Bet you're dying to know what the formerly Cranky Product Manager thinks of this whole Google memo situation, right?
No? Well, the whole situation has made me so cranky, it's brought me out of blogging retirement. I'm going to tell you my take on it anyway.
But never fear, I'll not rehash the "He's sexist" vs. "No, he isn't" blah-blah you're reading everywhere else. Instead, my thoughts are very much informed by my perspective as a product management pro. My argument is one that I hope any capitalist (right or left-leaning) can get behind, even if you don't like "political correctness."
My take: this guy (James Damore) absolutely has a right to free speech. He should be able to freely express his views without being arrested or put in jail. He does NOT, however, have a right to a job at whatever company he wants. Google was absolutely right to fire him, and as a shareholder, I'm glad they did. Not because I'm progressive (and I am), but because keeping him around damages Google's financial prospects.
Google is not a government or academic institution; it is a private company that can employ whomever it judges is most able to help it earn the most money well into the future.
Google's efforts to increase diversity are rooted in their goal of earning more money, not in being "politically correct" for its own sake. Workforce diversity is just good business for a large company trying to maintain very high growth. Product opportunities that target privileged white males are much more "picked over"— those ideas are implemented more often and earlier because they seem more obvious to tech's largely white, male workforce—compared to product opportunities targeting women, minorities, and the economically underprivileged. With more diversity, Google will be able to better identify these more plentiful and higher returning product opportunities. This will become even more important to Google as the earning power of women and minorities increases over time. Their management recognizes this.
Further, Google believes that diverse product and engineering teams out-perform non-diverse ones because research proves it.

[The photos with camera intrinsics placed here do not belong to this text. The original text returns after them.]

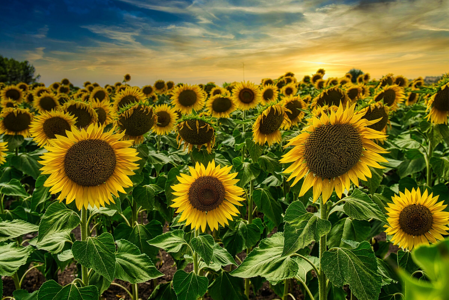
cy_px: 150
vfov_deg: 38.4
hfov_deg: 55.1
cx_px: 224
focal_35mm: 34
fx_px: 430
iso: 100
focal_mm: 23
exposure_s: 1/250
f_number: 5.6
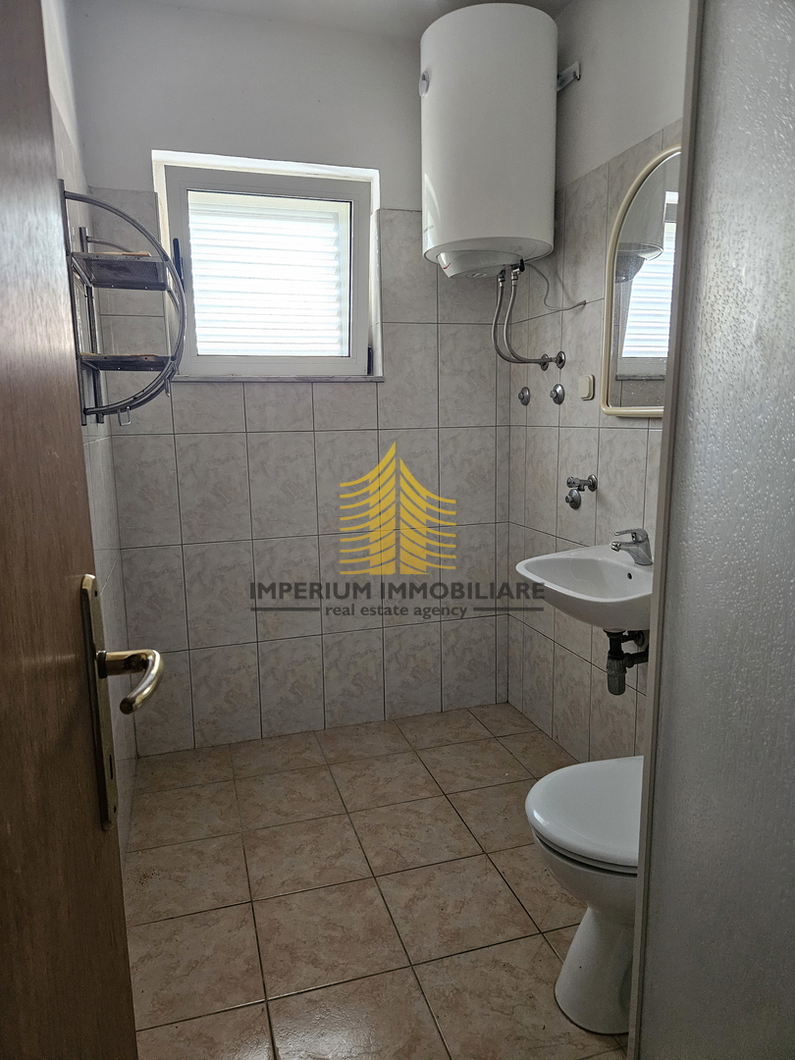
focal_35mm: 23
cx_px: 398
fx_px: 704
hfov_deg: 58.9
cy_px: 530
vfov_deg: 73.9
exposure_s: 1/100
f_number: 1.8
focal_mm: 5.4
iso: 1000
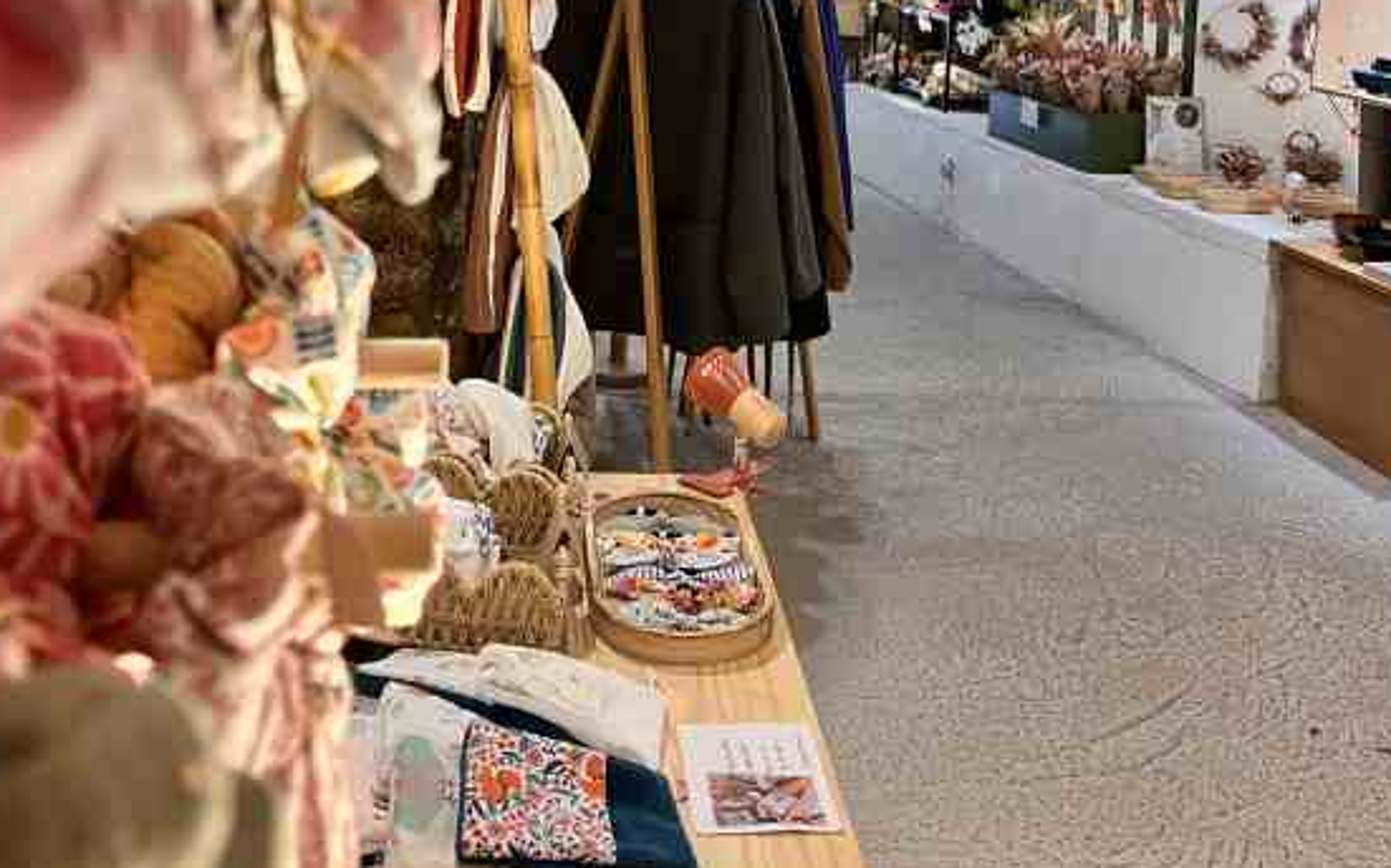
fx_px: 1516
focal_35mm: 40
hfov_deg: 49.3
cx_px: 727
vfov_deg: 29.5
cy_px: -28
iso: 64
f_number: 1.6
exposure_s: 1/50
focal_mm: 5.1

Without a doubt, Damore damaged Google's efforts at recruiting top-tier women. It's possible he's damaged retention too (time will tell). He fucked up a key corporate strategy. And if that isn't just cause to show an employee the door, I don't know what is.
But beyond that, this junior engineer's little stunt is now costing Google millions of dollars as it distracts employees and executives from their primary responsibilities. His memo also raises legal challenges that Google must now defend against.
Finally, there is the matter of Damore's very poor business judgement. What did he honestly think would happen? That his working relationships with female co-workers, supervisors and customers would be unaffected or even improve? That it would have no impact on Google's ability to pursue its business strategy? That he was such a special, brilliant broflake that it was vitally important for everyone to know his precious thoughts on this issue, consequences be damned? Well, it just demonstrates the mountain of privilege and entitlement built into this guy's judgement. He must be either a white guy or a Millennial, or both. (AND....sure enough, he's both.)
Google absolutely has a right to fire someone who is thwarting the company's progress toward its business goals and whose actions are costing millions. They do not have to employ people with poor business judgment who place their own desires for self expression above the company's interests. Google is not a charity that exists to advance ideological diversity. It exists to make money and has the right to NOT employ those who stand in the way of that, provided it upholds the law and does not discriminate based on gender, race, religion, sexual orientation, etc.
This guy was not fired because he's a white guy. He was fired because he is voicing private views on 'company time' that are in direct opposition to the company's very public goals and principles, and in doing so is disrupting their business. Google was never secretive about these goals or principles. In fact, he probably had to agree to them in writing on his very first day of work. If James Damore did not agree with them, he never should have joined.